31st Mar 2011 14:58
NOTICE OF ANNUAL GENERAL MEETING
NOTICE IS HEREBY GIVEN that the 20th Annual General Meeting of DIAMOND BANK PLC will be held on Friday, the 29th day of April 2011 at The Civic Centre, Ozumba Mbadiwe Avenue, Victoria Island, Lagos State, Nigeria at 10:00am prompt to transact the following business:
AGENDA
Ordinary Business
1. To receive the Report of the Directors, the Audited Financial Statements for the period ended December 31, 2010, and the Reports of the Auditors and Audit Committee thereon
2. To declare a dividend
3. To elect/re-elect Directors
4. To authorise Directors to fix the remuneration of the Auditors
5. To elect the members of the Audit Committee.
Dated this 31st day of March 2011
BY ORDER OF THE BOARD
Nkechi Nwosu
Company Secretary
Notes
1. Proxy
A member of the Company entitled to attend and vote at any Annual General Meeting is entitled to appoint a proxy to attend and vote in his stead. A proxy need not be a member of the Company. For the appointment to be valid, a completed and duly stamped proxy form must be deposited at the office of the Registrar of the Company, Diamond Registrars Limited, 59, Ogunlana Drive, Surulere, Lagos State not less than 48 hours before the time fixed for the meeting.
2. Dividend
If the proposed dividend of 15 kobo per share is approved, the Dividend Warrants will be posted on Tuesday, May 03, 2011 to members whose names appear in the Register of members at the close of business on Tuesday, April 19, 2011.
3. Closure of Register
The Register of Members will be closed from April 20, 2011 till April 21, 2011 (both days inclusive) to enable the Registrar make necessary preparations for the payment of dividend.
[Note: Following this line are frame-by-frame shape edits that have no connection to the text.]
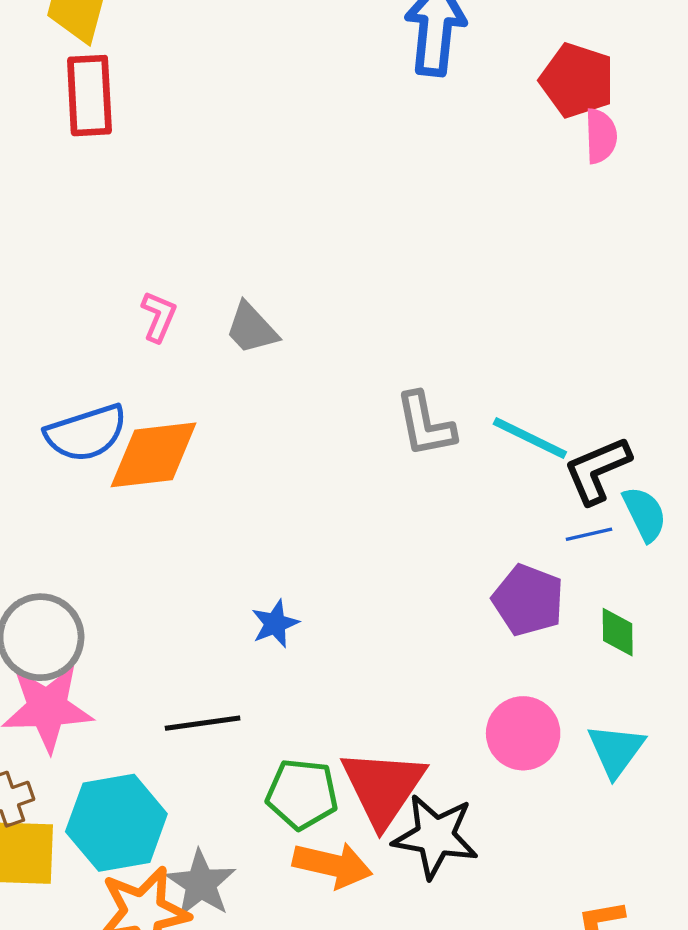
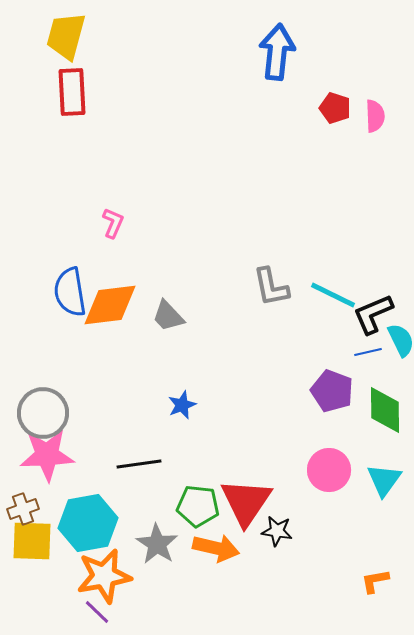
red pentagon: (577, 80) -> (335, 108), moved, size x0.7
gray trapezoid: (251, 328) -> (168, 316), moved
blue semicircle: (86, 433) -> (70, 292), turned 99
green diamond: (618, 632) -> (385, 410), size x1.6
black star: (435, 836) -> (277, 531), size x0.6
gray star: (201, 884) -> (157, 544), moved

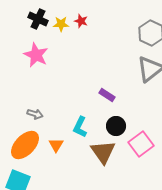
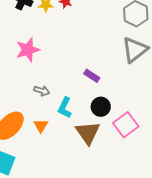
pink star: (36, 55) -> (28, 50), moved, turned 30
gray arrow: (35, 114) -> (42, 91), moved

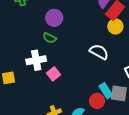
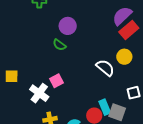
yellow circle: (115, 26) -> (124, 57), moved
white cross: (36, 60) -> (39, 93), moved, turned 36

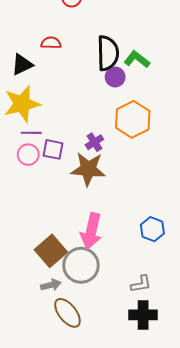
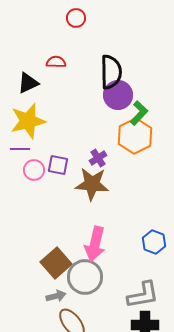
green L-shape: (137, 59) -> (139, 113), moved, turned 95
purple circle: (115, 77) -> (118, 95), size x1.5
purple line: (31, 133) -> (20, 149), moved
gray L-shape: (141, 284) -> (143, 295), size x1.6

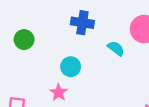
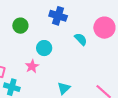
green circle: (24, 40) -> (20, 26), moved

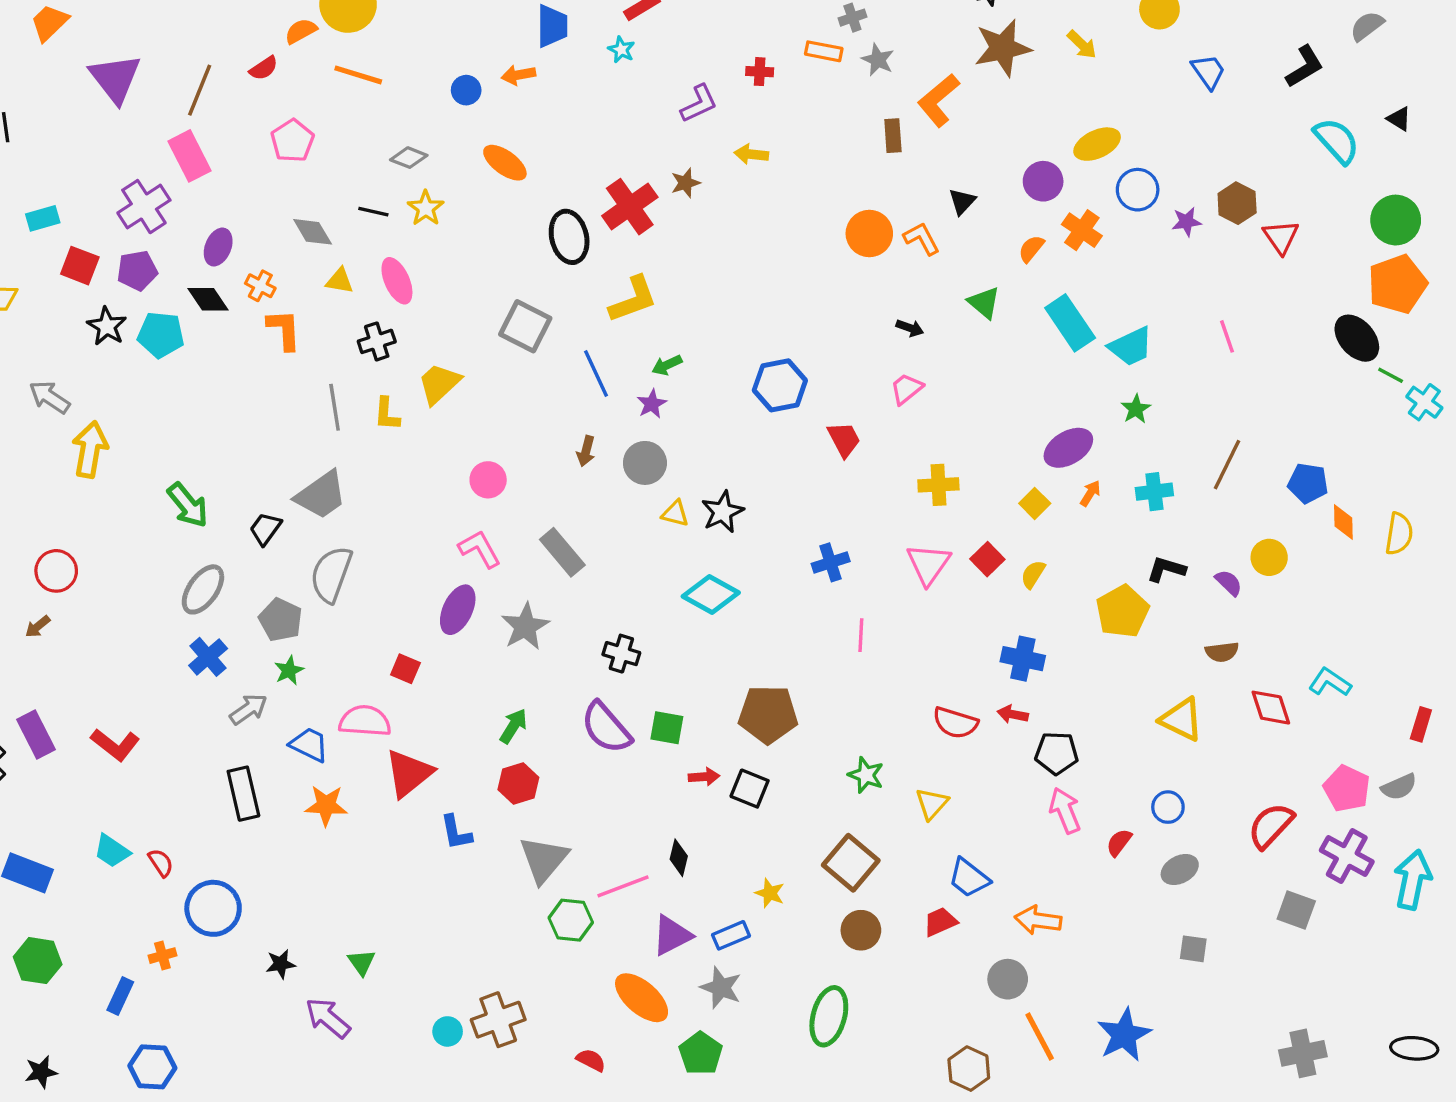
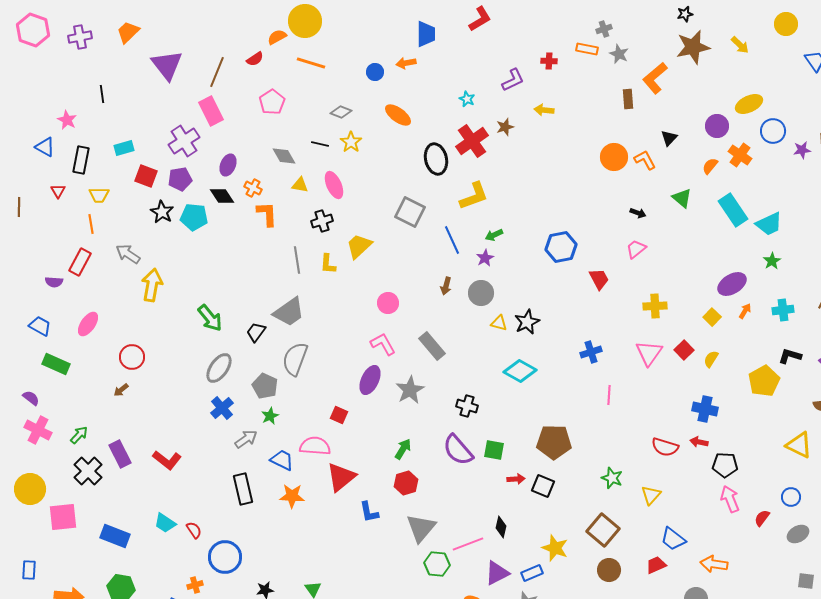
cyan star: (621, 50) -> (467, 99), moved
yellow star: (770, 893) -> (555, 548), size x1.5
4. Election & Re-election of Directors
In accordance with the provisions of the Articles of Association, HRM. Igwe Alfred Nnaemeka Achebe, Mazi Clement Owunna and Mr. Simon Harford retire by rotation and being eligible, offer themselves for re-election. The appointments of Mr. Ian Greenstreet, Mrs. Omobola Johnson, Ms. Ngozi Edozien, Mr. Benson Adenuga (Alternate to Mr. Simon Harford) as non executive directors and Dr. Alex Otti, Mr. Victor Ezenwoko and Mr. Abdulrahman Yinusa as executive directors are also being tabled for your approval.
5. To elect the members of Audit Commitee
In accordance with Section 359 (5) of the Companies and Allied Matters Act, 1990, any shareholder may nominate another shareholder for appointment to the audit committee. Such nomination should be in writing and must reach the Company Secretary not less than 21 days before the Annual General Meeting. The Central Bank of Nigeria's Code of Corporate Governance has indicated that some of the members of the Audit Committee should be knowledgeable in internal control processes. We would therefore request that nominations be accompanied by a copy of the nominees's curriculum vitae.